*JOB ITEM A*
From the records below, copy everything from the line containing "Which category has" down to the line containing "What is the majority slice?", keeping both of those lines. Leave the pictures out of your copy.

*QUOTED PASSAGE*
___
Pellistor and optical sensors are available off the shelf from companies such as Amphenol SGX Sensortech at prices ranging from USD 80 to USD 300 from distributors (Mouser Electronics, Inc.). A typical example, the INIR-ME-5 % optical sensor, priced at USD 270, is specified with a lower limit of detection of 100 ppm and is designed for methane concentrations in the percent range (SGX Sensortech, 2018). MOx sensors are often less expensive still; the components we examine range in price from USD 5 to USD 20, ideal for developing very inexpensive sensor nodes. Due to their low cost and wide availability, we focus on MOx sensors in this study.

1.1 Previous studies

Other researchers have investigated MOx sensors for trace methane detection, with results summarized in Table 1. Eugster and Kling (2012) used a TGS2600 sensor (Figaro Engineering Inc.) to follow diurnal trends in methane concentrations in the 1.8–2 ppm range, though with an R² of only 0.19. However, Riddick et al. (2020a) found the same method did not work with a wider concentration range and developed a different model with accuracy of 0.01 ppm. Collier-Oxandale et al. (2018) also found good results with TGS2600 sensors at two different sites, with RMSE better than 0.4 ppm; however, they found it necessary to use different calibration and regression models for the two sites and found that their models were somewhat overfitted to other gases and environmental parameters. Although TGS2600 had useful accuracy in these studies, different calibration models were required for different sites, possibly due to different sources or environmental conditions. In particular, temperature and humidity are known to affect MOx sensor response, as do cross-sensitivities to other gases (Wang et al., 2010; Huerta et al., 2016; Abdullah et al., 2020; Kim et al., 2021). It is possible that these studies were overfitted to site-specific phenomena such as interfering gases.
___
*INFORMATION*
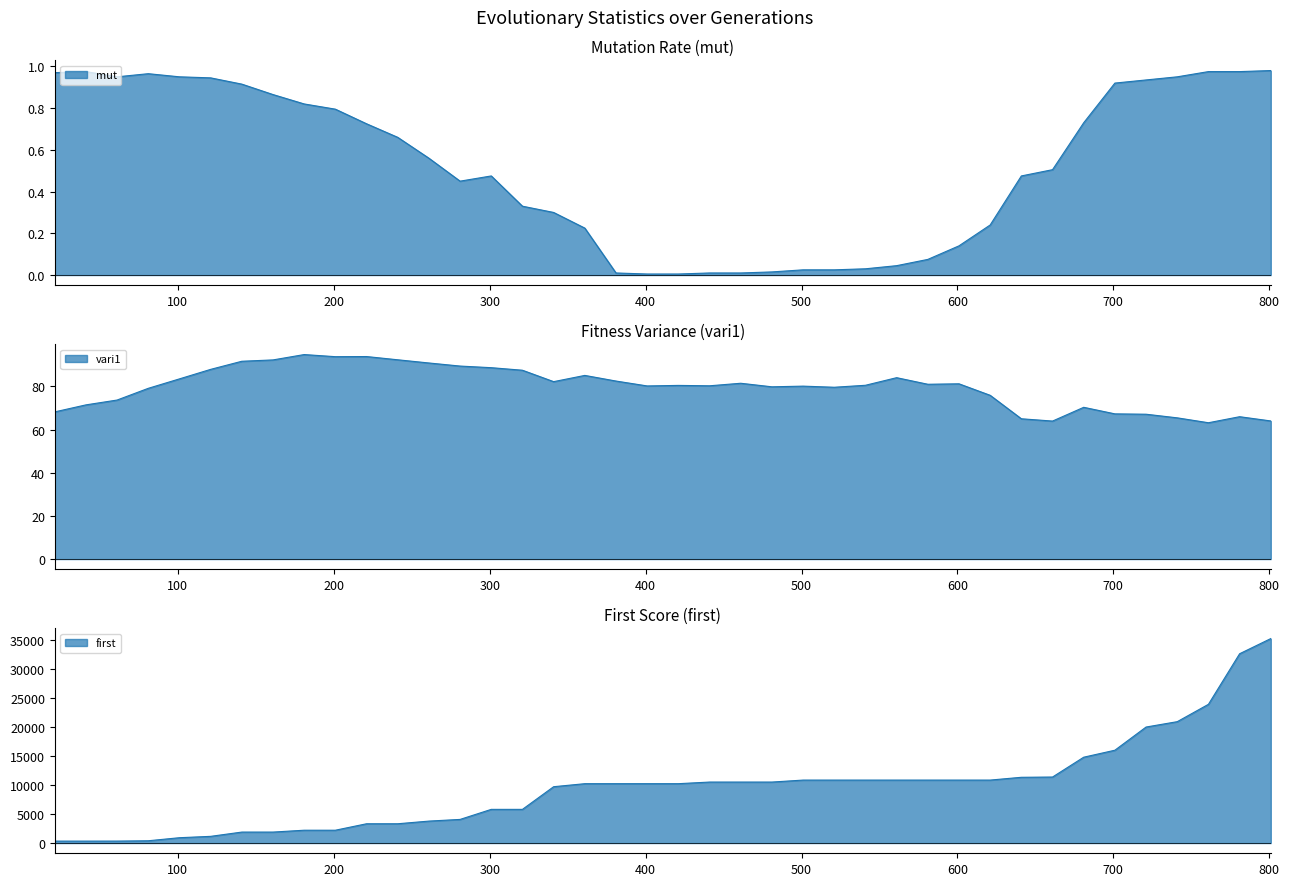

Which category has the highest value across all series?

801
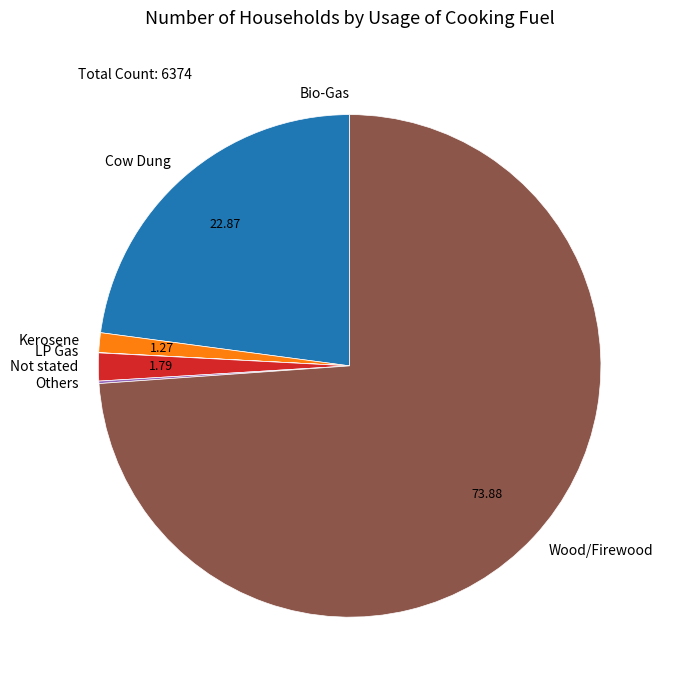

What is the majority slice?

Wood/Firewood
___
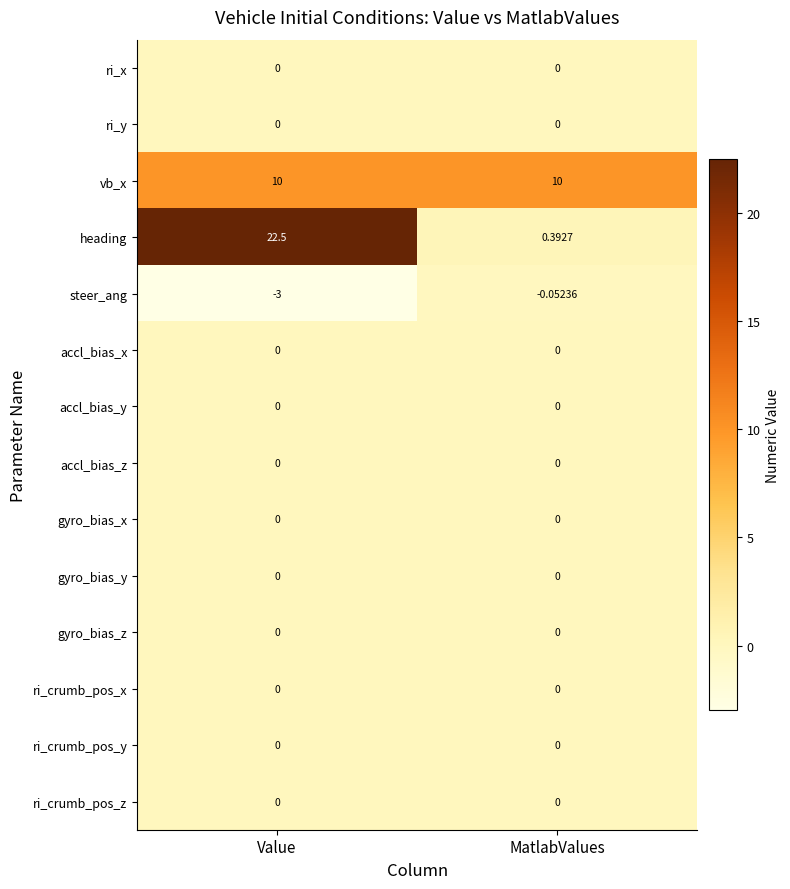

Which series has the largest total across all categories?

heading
___
*JOB ITEM B*
In the methane sensor passage, what price range is given for the MOx sensor components examined?

*EXERCISE ANSWER A*
Which category has the highest value across all series?

801

What is the majority slice?

*EXERCISE ANSWER B*
USD 5 to USD 20